PEOPLE ALWAYS WANT YOU TO LEARN FROM EVERYTHING YOU GO THUR IN LIFE BUT WHAT IF EVERYTHING BIG WAS HELLA FUCKED UP? WHAT IF YOU LIVED A FUCKIN SHITY LIFE? WHAT IF EVERYONE YOU TRUSTED WAS SOMEONE SNEAKY, HURTFUL AND DIRTY? THEN WHAT! HOW TO YOU MOLD A GOOD PERSON FROM DIRTY CLAY? PEOPLE ALWAYS WANT YOU TO ME OPEN MINDED AND OPEN TO NEW THINGS BUT WHAT IF EVERY TIME YOU OPEN UP YOU GET BULLSHIT THAT GIVES YOU KNOW CHOICE BUT TO CLOSE UP AND BECOME EVEN MORE COLD? THEN WHAT!?!

I HAVE THIS PROBLEM.....IM TOO CARING! I CARE SO MUCH TO EASY! THE SECOND I MAKE A BONDED WITH SOMEONE I BECOME STUCK CARING FOR THE PERSON NO MATTER WHAT! I BECOME THE FRIEND THATS ALWAYS THERE FOR THEM 24/7 EVEN WHEN I KNOW THEY WOULD NEVER DO THE SAME FOR ME. ALWAYS LOVING! ALWAYS CARING! ALWAYS GIVING! WHICH ALWAYS LEFT ME EMPTY! I GAVE TO FRIENDS, GAVE TO FAMILY, GIVE IN RELATIONSHIPS AND THEN I WHEN I STOPPED AND WAS AT MY LOWEST I LOOKED BACK AT THE EDGE OF EVERYTHING LIKE ROSE IN TITANIC ABOUT TO JUMP TO FINALLY FEEL FREE BUT WHEN I LOOKED BACK THERE WAS NO JACK. THERE WAS NO ONE! I HAD A CHOICE. JUMP AND JUST LET EVERYTHING KILL ME OR FIGHT BACK FOR EVERYTHING I COULD HAVE.
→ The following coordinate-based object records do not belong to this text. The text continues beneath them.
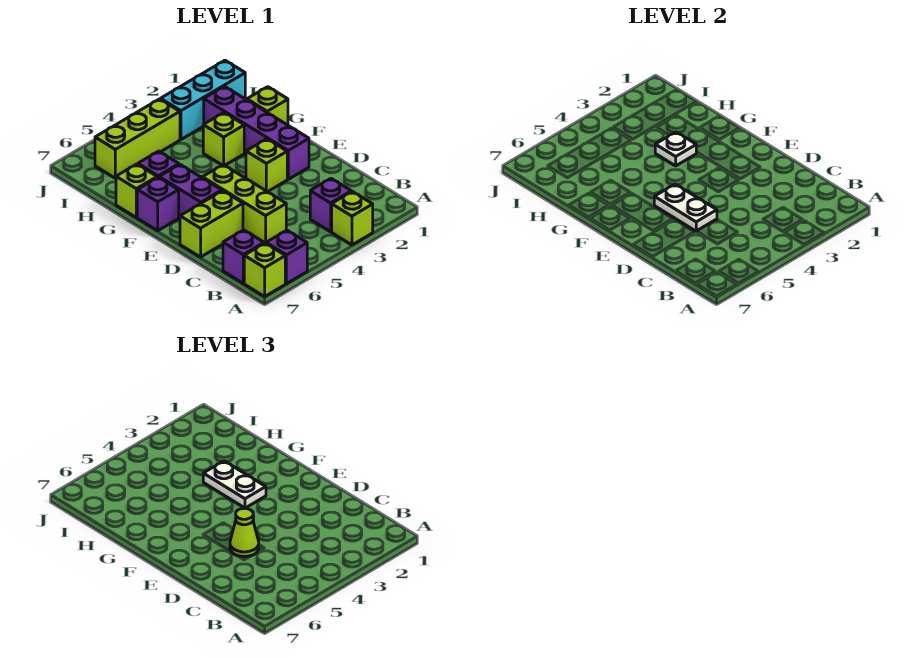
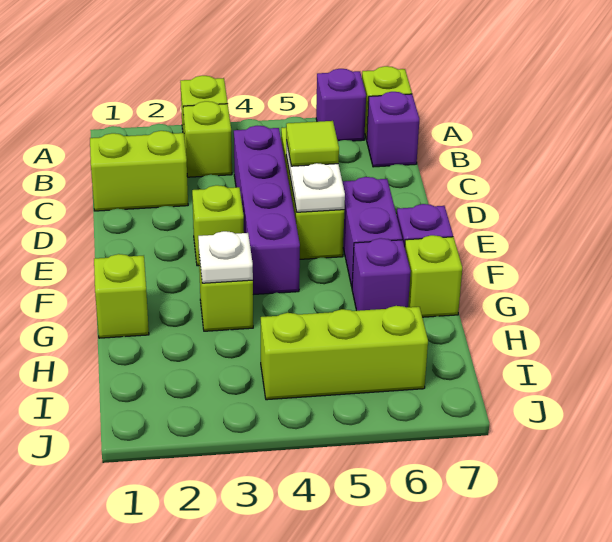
purple 1x1 brick [310,179,351,232] -> lime 1x1 brick [183,101,232,177]
lime 1x1 cone [230,509,259,556] -> lime 1x1 tile [286,121,339,166]
lime 1x2 brick [180,191,243,257] -> lime 1x2 brick moved to [90,131,188,211]
purple 1x4 brick [204,86,309,179] -> purple 1x4 brick moved to [234,126,300,295]
white 1x2 plate [203,461,266,508] -> none
cyan 1x3 brick [161,60,245,140] -> none

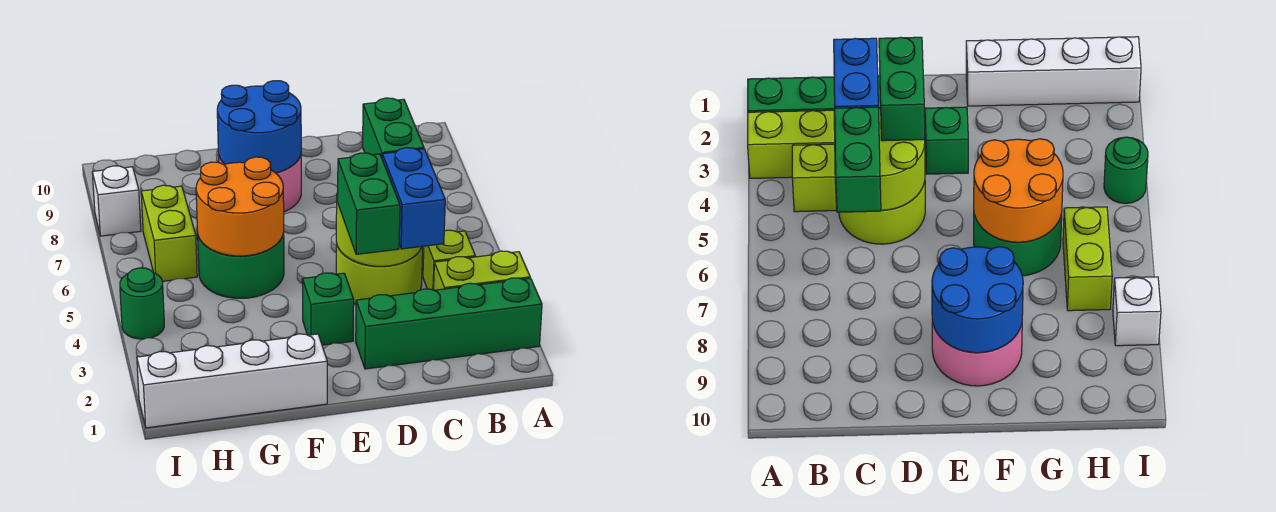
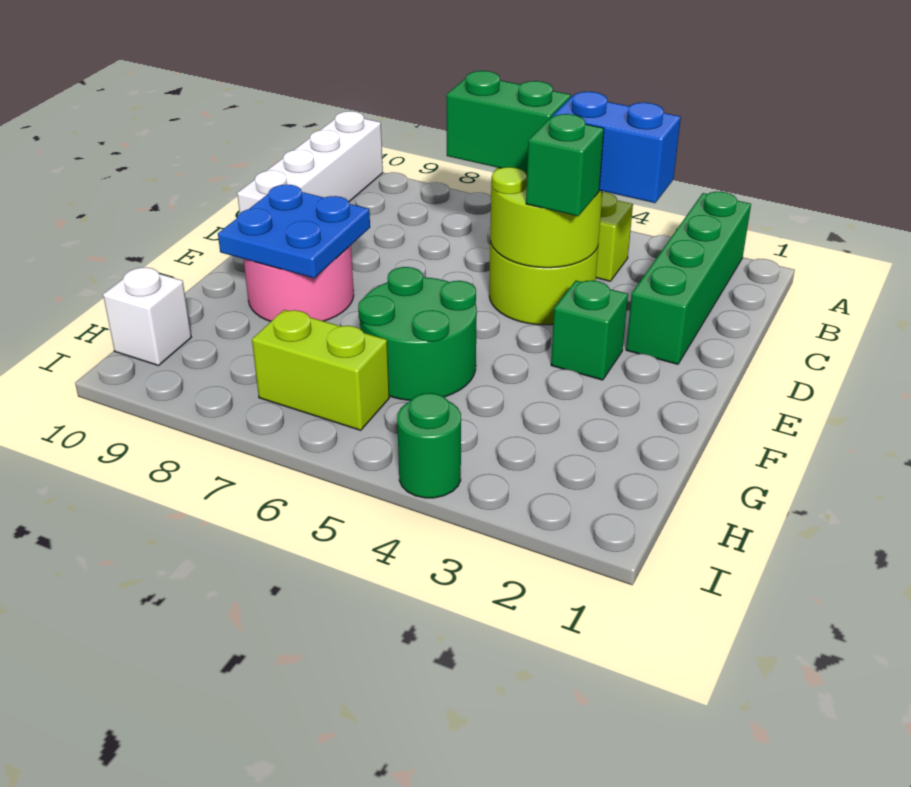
lime 1x2 brick [434,251,530,290] -> none
green 1x2 brick [338,153,400,254] -> green 1x1 brick [526,114,604,216]
blue 2x2 round brick [217,81,301,173] -> blue 2x2 plate [218,185,370,278]
white 1x4 brick [137,334,327,428] -> white 1x4 brick moved to [237,111,383,213]
orange 2x2 round brick [196,157,284,256] -> none
white 1x1 brick [92,166,141,236] -> white 1x1 brick moved to [103,267,191,366]

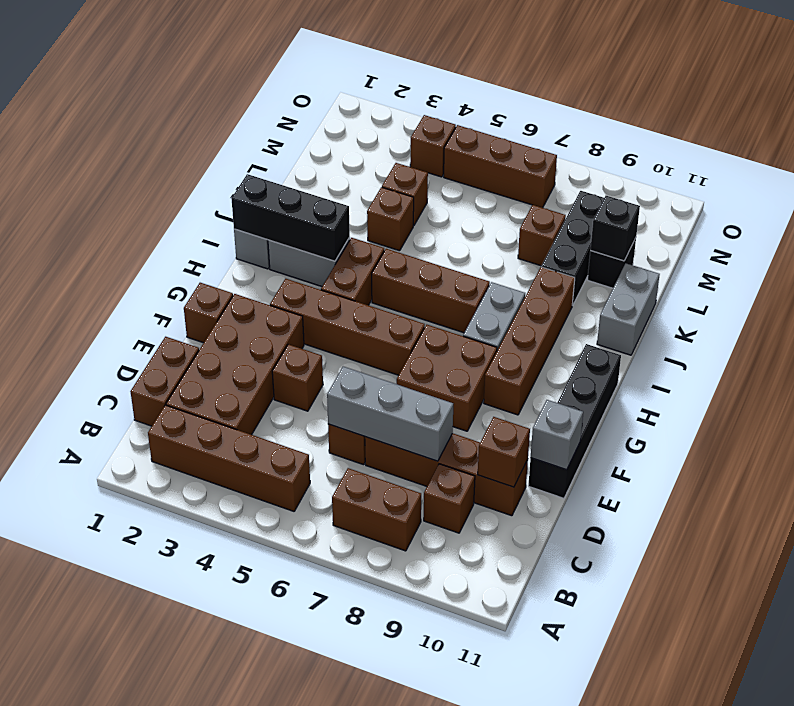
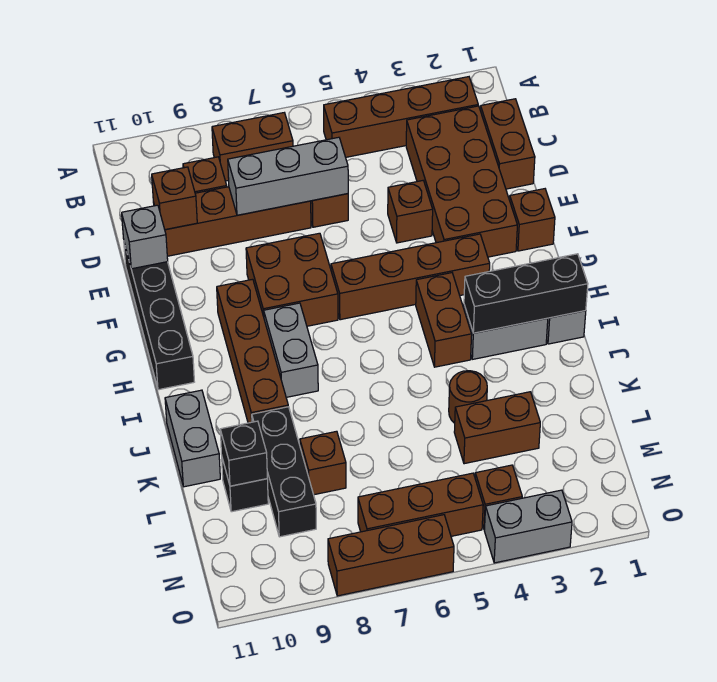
brown 1x3 brick [372,249,490,333] -> brown 1x3 brick moved to [328,515,454,596]
brown 1x1 brick [367,187,414,251] -> brown 1x1 round brick [449,371,487,423]
brown 1x1 brick [382,163,428,226] -> brown 1x2 brick [454,392,540,464]
none -> grey 1x2 brick [484,490,572,563]

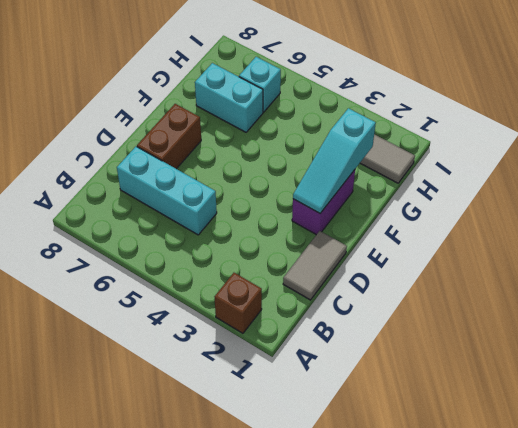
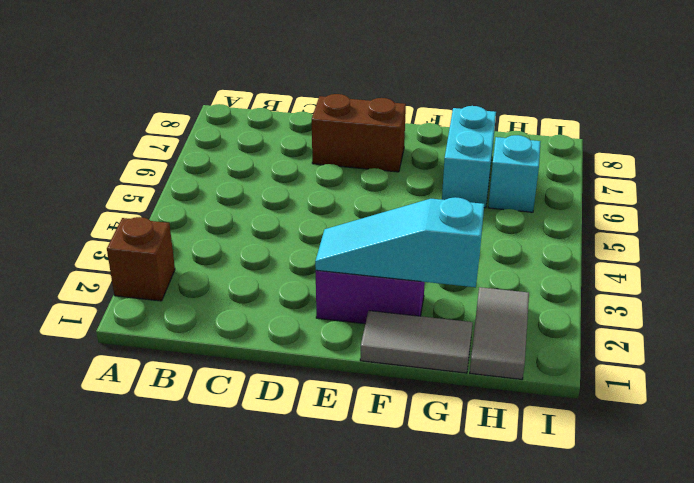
grey 1x2 tile [283,231,347,300] -> grey 1x2 tile moved to [360,311,473,373]
cyan 1x3 brick [117,146,217,235] -> none

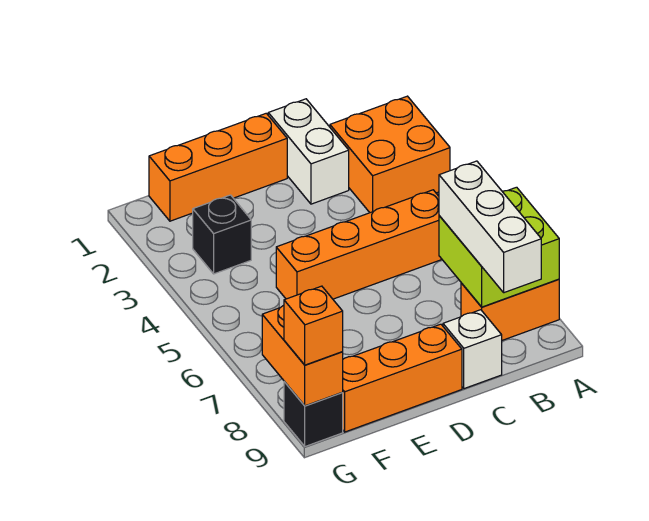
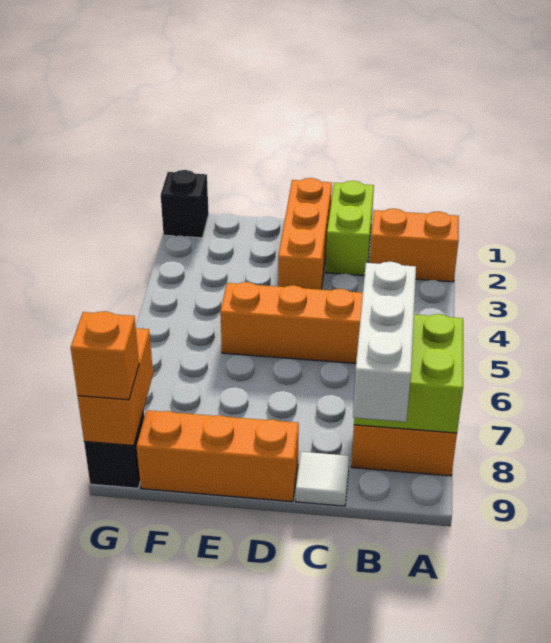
orange 2x2 brick [330,96,450,213] -> orange 1x2 brick [370,209,459,282]
white 1x2 brick [268,99,349,204] -> lime 1x2 brick [326,181,374,276]
white 1x1 brick [443,310,502,389] -> white 1x1 tile [296,452,349,506]
orange 1x3 brick [149,113,287,221] -> orange 1x3 brick turned to [278,178,332,290]
black 1x1 brick [193,195,251,274] -> black 1x1 brick moved to [161,170,209,238]

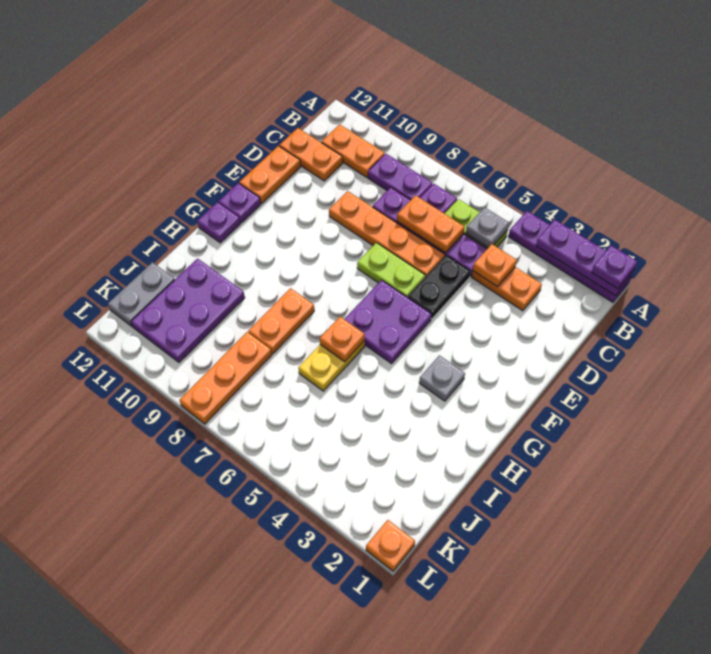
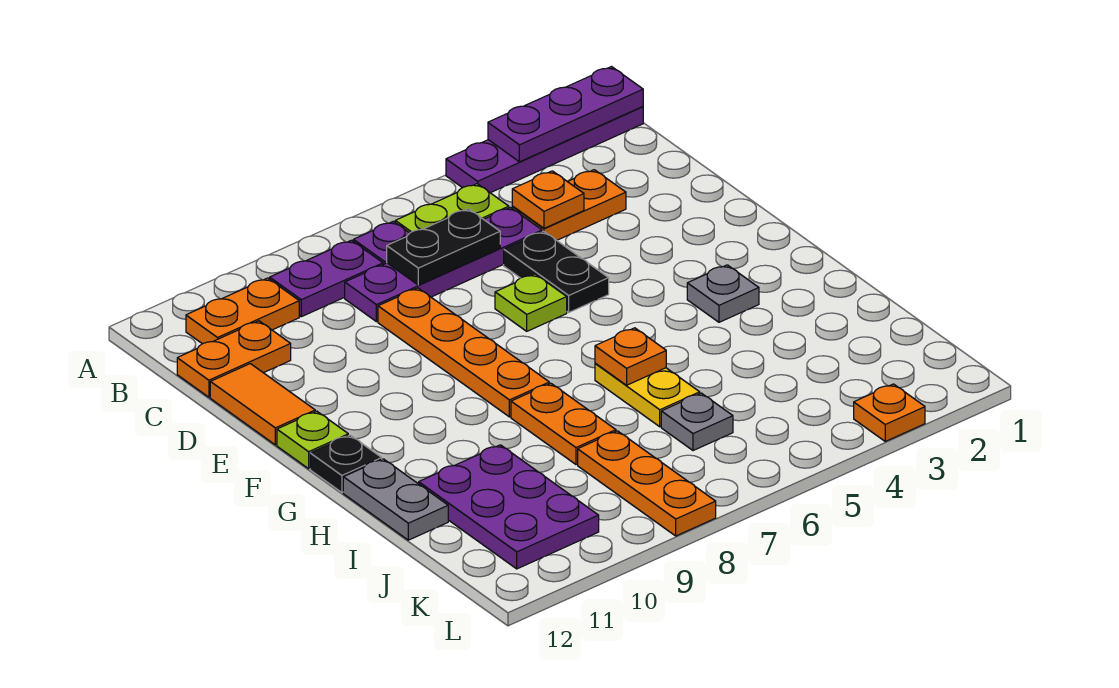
purple 1x1 plate [592,246,637,289] -> none
grey 1x1 plate [466,207,509,247] -> grey 1x1 plate moved to [661,393,733,451]
orange 1x2 plate [397,195,465,253] -> black 1x2 plate [387,209,500,285]
orange 1x4 plate [329,191,445,277] -> orange 1x4 plate turned to [378,288,549,417]
orange 1x2 plate [239,146,301,203] -> orange 1x2 tile [210,364,315,445]
lime 1x2 plate [357,243,425,297] -> lime 1x1 plate [495,274,567,331]
purple 2x2 plate [344,280,432,364] -> none
purple 1x1 plate [219,183,261,223] -> lime 1x1 plate [277,411,348,469]
purple 1x1 plate [197,202,240,243] -> black 1x1 plate [310,435,382,492]
grey 1x2 plate [108,262,175,326] -> grey 1x2 plate moved to [343,459,448,540]
orange 1x1 plate [366,520,415,571] -> orange 1x1 plate moved to [854,384,925,441]

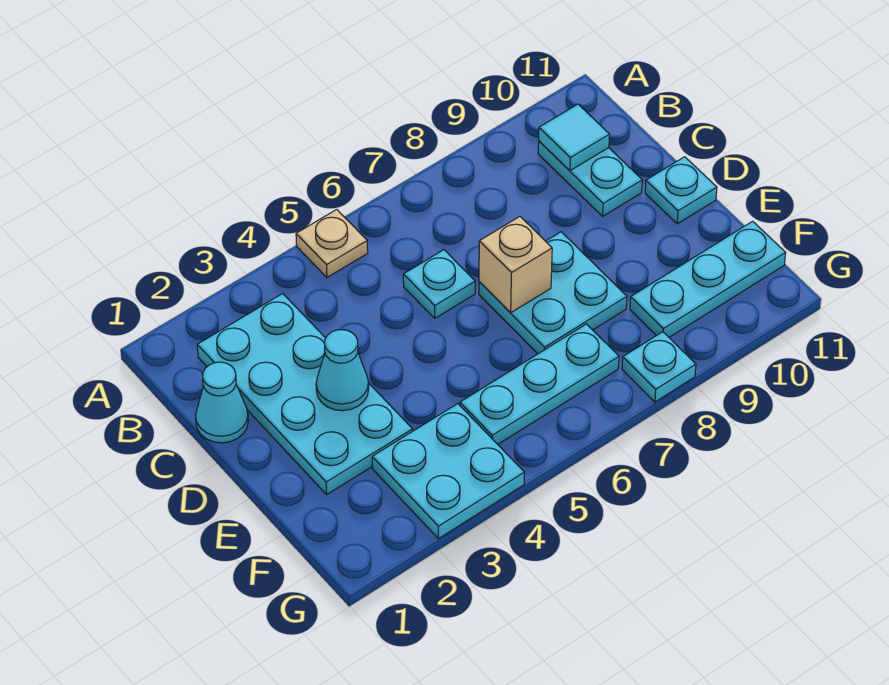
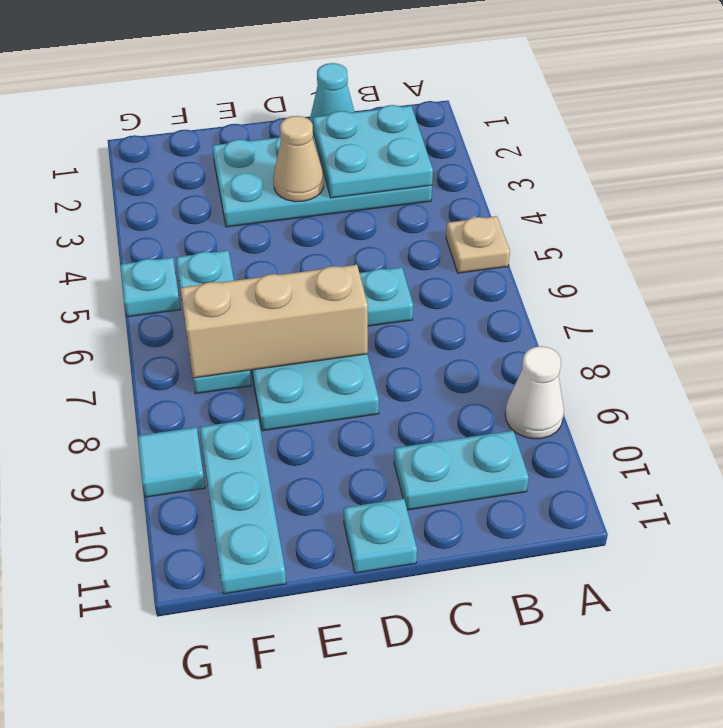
none -> white 1x1 cone [505,346,564,439]
cyan 1x1 tile [539,104,610,171] -> cyan 1x1 tile moved to [138,427,205,497]
cyan 1x1 cone [316,330,369,411] -> tan 1x1 cone [273,116,324,202]
tan 1x1 brick [479,217,552,313] -> tan 1x3 brick [180,265,368,378]
cyan 2x2 plate [372,404,524,539] -> cyan 2x2 plate moved to [313,105,433,198]
cyan 1x1 plate [622,332,696,402] -> cyan 1x1 plate moved to [120,257,180,317]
AND I MADE THE CHOICE TO FIGHT! I PUSHED THE DRAMA OUT OF MY LIFE! I PUSHED THE NEEDY PEOPLE OUT MY CIRCLE. I CLEANED MY WORLD OF THE EXTRAS THAT WERE JUST NOT NEEDED AND I FOCUSED ON ME! I GAVE EVERYTHING UP TO JUST BREATHE FREELY. I BECAME COLD HEARTED! I BECAME EVEN MORE UN-TRUSTING! I BECAME SCARY HEARTLESS. I CHANGED ME. I TOOK ME TIME. I FELL OFF. I STARTED NOT GIVING 2 FUCKS ABOUT ANYONE BUT MYSELF. I CRIED WHEN I WANTED TO. I YELLED WHEN I WANTED TO! I DID ME AND STILL THEY TALK! STILL THEY HAVE NO LIFE! STILL IM A TOPIC! BUT THE ONLY DIFFERENCE NOW IS............I COULD CARELESS 100% AND U MADE ME THIS WAY!